VENEZIA - Negli spazi dell’Arsenale, alla cerimonia di apertura della mostra del padiglione cinese, l’ordine di scuderia è di parlare «soltanto di arte». «Il sole è tornato a splendere» dice la rappresentante degli organizzatori cinesi, nel presentare il curatore della mostra, il professor Ruan Xing.
MURAGLIA DI SILENZIO
Insomma un tema caldo, da tempo all’attenzione della comunità internazionale sul fronte dei diritti umani, che le immagini esposte alla Biennale riportano al centro. Ed ecco probabilmente la scelta di cancellare precipitosamente gli eventi veneziani di ieri. Oltre alla cerimonia di apertura della mostra con l’ambasciatore, in programma c’era anche una cena di gala a Ca’ Sagredo, hotel di lusso sul Canal Grande. Cancellate entrambe con una mail inviata domenica sera alla quarantina di invitati in cui si adducono «circostanze impreviste». Ma ieri ufficialmente nessuno ha voluto confermare il collegamento tra il cambio di programma e la denuncia dei campi di prigionia. «L’ambasciatore ha altri impegni istituzionali fuori Venezia. L’agenda è troppo piena» hanno risposto al telefono dall’Ambasciata cinese di Roma. Alla richiesta se c’entrasse l’opera sullo Xinjiang, nessuna risposta diretta, solo una precisazione. «Abbiamo già parlato con il presidente della Fondazione Biennale di questa modifica di programma». E di fronte a questa versione, anche la Biennale è rimasta in silenzio. Nessun commento dal presidente Roberto Cicutto, né dalla curatrice Lokko. Poi, in serata, la stessa Ambasciata cinese ha diffuso una nota in cui si sostiene che c’è stata una speculazione giornalistica, che non esiste alcun genocidio nello Xinjiang, che i «reportage pertinenti si discostano seriamente dai fatti e le cosiddette “prove” si basano su una grande quantità di informazioni false».
CERIMONIA MINORE
Intanto al padiglione cinese si è tenuta comunque una cerimonia di apertura.

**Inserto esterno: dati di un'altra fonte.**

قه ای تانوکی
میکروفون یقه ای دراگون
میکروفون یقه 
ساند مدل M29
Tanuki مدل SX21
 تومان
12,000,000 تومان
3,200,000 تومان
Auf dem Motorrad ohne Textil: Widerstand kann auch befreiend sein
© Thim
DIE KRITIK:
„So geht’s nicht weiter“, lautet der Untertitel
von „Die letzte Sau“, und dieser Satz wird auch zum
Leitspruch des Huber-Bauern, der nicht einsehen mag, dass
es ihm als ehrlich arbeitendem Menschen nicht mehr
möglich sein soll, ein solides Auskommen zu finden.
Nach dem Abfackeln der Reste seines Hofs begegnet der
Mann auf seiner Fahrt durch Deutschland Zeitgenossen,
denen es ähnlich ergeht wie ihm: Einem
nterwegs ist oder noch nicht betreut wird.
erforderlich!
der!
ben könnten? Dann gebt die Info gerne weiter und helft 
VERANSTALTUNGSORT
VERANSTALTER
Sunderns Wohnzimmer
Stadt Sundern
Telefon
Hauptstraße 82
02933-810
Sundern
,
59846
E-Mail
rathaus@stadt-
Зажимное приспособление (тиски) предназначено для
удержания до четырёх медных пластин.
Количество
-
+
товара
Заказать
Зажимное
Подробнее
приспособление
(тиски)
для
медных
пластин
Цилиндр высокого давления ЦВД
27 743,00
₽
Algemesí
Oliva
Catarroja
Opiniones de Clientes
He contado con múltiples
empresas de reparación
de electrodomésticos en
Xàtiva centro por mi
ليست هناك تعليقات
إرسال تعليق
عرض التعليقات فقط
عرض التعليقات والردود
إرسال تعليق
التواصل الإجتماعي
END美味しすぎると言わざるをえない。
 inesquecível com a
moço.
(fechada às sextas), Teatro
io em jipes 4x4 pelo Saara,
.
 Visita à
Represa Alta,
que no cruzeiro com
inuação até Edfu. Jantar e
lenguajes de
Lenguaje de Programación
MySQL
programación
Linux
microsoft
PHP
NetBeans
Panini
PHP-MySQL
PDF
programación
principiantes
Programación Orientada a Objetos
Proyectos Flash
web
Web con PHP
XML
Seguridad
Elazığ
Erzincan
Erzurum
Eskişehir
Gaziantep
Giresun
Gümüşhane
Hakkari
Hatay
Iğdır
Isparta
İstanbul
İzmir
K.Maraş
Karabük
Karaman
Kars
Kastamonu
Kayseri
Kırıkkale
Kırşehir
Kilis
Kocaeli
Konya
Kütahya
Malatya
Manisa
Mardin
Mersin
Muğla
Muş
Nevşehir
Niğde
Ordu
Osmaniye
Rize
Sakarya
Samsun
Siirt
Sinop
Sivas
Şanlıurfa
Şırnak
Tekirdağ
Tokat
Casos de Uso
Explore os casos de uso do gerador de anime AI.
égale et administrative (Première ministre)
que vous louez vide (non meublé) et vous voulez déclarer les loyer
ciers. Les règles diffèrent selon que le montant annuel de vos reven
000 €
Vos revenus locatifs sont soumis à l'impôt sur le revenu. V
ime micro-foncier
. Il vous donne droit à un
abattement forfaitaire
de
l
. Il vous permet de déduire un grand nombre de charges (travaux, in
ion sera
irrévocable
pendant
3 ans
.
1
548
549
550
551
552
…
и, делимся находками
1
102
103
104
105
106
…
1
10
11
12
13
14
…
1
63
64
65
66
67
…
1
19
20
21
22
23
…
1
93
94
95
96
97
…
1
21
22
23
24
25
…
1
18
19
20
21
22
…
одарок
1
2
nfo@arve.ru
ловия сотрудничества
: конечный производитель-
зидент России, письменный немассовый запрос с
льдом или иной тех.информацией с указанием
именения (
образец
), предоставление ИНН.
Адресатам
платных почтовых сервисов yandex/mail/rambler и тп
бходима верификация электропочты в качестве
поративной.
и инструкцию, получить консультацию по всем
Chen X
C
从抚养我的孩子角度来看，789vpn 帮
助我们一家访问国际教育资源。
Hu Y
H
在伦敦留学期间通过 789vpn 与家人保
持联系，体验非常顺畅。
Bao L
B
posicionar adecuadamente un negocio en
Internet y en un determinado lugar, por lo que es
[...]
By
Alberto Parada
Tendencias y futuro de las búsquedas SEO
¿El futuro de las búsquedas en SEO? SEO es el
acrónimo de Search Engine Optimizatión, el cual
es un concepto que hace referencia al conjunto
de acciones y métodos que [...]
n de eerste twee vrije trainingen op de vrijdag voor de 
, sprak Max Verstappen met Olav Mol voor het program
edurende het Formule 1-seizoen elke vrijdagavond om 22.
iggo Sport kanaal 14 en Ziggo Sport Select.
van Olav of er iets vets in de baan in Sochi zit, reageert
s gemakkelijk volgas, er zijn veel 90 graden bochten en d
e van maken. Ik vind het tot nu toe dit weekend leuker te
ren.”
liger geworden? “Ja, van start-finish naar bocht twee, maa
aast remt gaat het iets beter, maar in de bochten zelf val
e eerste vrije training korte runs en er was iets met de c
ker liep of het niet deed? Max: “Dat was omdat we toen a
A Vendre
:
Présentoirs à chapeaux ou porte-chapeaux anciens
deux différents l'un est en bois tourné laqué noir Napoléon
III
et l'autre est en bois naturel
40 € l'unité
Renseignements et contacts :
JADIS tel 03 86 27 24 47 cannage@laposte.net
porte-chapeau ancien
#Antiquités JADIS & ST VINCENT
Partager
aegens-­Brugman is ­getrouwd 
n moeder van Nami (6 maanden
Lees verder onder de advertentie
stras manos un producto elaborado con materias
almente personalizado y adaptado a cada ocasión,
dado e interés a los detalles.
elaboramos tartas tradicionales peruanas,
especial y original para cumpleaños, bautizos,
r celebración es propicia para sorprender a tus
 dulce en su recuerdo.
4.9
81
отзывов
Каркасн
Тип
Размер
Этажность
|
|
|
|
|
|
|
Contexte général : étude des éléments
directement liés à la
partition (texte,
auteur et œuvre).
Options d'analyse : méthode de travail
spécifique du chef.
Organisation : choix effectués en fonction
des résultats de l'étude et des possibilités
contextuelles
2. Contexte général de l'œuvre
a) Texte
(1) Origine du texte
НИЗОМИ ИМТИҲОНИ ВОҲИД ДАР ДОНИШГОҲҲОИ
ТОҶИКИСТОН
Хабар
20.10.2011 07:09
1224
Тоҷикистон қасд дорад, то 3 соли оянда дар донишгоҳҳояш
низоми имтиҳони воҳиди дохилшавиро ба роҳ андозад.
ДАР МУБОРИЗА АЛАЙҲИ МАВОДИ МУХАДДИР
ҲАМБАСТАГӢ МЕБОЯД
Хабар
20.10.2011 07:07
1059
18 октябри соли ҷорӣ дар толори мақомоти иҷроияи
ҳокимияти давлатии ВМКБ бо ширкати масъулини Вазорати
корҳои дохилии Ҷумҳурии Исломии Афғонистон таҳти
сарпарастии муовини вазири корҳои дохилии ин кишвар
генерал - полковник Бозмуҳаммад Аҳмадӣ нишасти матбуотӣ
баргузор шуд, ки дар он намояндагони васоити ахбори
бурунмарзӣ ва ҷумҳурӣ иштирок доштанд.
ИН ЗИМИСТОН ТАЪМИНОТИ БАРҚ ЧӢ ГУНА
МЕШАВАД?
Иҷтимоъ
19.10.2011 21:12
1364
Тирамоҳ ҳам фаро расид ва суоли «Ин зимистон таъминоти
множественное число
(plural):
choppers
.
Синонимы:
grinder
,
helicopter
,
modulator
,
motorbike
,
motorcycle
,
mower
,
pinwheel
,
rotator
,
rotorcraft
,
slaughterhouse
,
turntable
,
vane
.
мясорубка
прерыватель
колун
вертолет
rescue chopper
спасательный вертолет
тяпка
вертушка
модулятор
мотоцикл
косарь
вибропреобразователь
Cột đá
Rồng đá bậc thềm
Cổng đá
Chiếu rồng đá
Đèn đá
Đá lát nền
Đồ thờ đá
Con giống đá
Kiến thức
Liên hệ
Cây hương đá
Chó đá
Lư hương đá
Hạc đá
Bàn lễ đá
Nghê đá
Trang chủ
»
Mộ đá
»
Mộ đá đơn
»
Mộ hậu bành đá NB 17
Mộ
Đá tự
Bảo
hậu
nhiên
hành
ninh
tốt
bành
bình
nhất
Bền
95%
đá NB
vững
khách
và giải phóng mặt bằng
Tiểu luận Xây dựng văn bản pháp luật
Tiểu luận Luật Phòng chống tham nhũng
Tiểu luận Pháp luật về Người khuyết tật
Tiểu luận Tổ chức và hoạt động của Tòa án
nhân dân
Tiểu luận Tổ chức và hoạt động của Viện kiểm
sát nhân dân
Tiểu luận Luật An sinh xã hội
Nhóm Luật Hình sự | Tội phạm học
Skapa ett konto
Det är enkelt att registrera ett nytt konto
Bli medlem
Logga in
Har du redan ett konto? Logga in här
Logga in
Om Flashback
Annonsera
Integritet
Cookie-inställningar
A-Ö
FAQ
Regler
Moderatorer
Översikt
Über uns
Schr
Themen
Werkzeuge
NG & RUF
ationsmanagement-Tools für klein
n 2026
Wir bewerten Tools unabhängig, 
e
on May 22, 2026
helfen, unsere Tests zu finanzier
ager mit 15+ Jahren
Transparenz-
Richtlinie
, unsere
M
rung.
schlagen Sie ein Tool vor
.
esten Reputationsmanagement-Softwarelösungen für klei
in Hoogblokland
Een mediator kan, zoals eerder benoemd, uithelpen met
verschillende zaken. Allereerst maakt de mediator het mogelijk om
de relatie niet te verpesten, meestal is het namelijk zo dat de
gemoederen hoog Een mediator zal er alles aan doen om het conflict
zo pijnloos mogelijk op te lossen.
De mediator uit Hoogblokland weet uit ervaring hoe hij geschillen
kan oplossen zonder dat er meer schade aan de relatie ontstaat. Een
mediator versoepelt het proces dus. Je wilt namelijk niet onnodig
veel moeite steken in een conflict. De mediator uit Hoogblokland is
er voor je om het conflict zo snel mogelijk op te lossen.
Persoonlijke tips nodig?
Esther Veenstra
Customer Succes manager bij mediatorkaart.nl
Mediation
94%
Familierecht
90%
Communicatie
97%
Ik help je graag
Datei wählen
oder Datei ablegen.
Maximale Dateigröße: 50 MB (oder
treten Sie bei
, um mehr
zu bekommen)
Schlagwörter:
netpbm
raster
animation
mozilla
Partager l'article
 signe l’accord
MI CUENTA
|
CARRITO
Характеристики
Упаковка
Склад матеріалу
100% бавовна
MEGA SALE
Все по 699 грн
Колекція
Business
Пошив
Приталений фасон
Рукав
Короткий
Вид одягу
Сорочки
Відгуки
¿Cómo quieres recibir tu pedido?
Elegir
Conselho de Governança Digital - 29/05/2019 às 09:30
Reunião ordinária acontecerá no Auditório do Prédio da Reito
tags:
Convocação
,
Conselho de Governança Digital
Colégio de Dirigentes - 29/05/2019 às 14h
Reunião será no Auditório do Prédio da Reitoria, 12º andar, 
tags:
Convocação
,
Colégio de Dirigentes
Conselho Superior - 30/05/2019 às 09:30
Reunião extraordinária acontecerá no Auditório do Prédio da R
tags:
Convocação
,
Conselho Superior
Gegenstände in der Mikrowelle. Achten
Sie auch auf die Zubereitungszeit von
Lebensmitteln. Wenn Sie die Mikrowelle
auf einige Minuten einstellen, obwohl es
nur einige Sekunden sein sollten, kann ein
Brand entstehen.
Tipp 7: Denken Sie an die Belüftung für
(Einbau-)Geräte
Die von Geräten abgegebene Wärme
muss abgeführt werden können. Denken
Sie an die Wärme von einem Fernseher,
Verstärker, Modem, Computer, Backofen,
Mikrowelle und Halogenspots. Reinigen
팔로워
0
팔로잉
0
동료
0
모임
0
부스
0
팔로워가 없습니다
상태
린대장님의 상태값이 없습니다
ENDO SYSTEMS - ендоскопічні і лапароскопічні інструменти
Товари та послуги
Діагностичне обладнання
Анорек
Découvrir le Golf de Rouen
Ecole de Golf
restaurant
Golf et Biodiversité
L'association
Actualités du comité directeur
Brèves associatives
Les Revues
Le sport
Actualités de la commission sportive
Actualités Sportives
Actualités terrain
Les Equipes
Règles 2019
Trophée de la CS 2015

In assenza di ambasciatore e delegazione ministeriale, dopo aver inviato le mail di cancellazione agli invitati italiani, è stata un evento in tono minore. Palpabile il fastidio per la notizia della cancellazione anticipata dal Gazzettino. Anche qui nessuno ha voluto commentare. «Qui si parla solo di arte» hanno precisato gli organizzatori, attraverso una interprete. Poi è stata la volta dei discorsi ufficiali. Il curatore ha spiegato il senso di una mostra tutta dedicata al rinnovamento che nel contesto culturale cinese è uno «stato mentale», dove i cambiamenti avvengono nella continuità. Così raccontano foto e plastici dedicati alle grandi trasformazioni vissute dalla Cina negli ultimi 40 anni. Applausi e brindisi, nel giardino accanto alle Gagiandre. Dall’altra parte dell’Arsenale, in uno spazio delle Corderie, continuano a scorrere le immagini del video sui campi di detenzione. «Abbiamo calcolato che possono contenere oltre un milione di persone - spiega Killing -. Uno su 25 dell’intera popolazione dello Xinjiang». Solo «bugie» per l’Ambasciata cinese.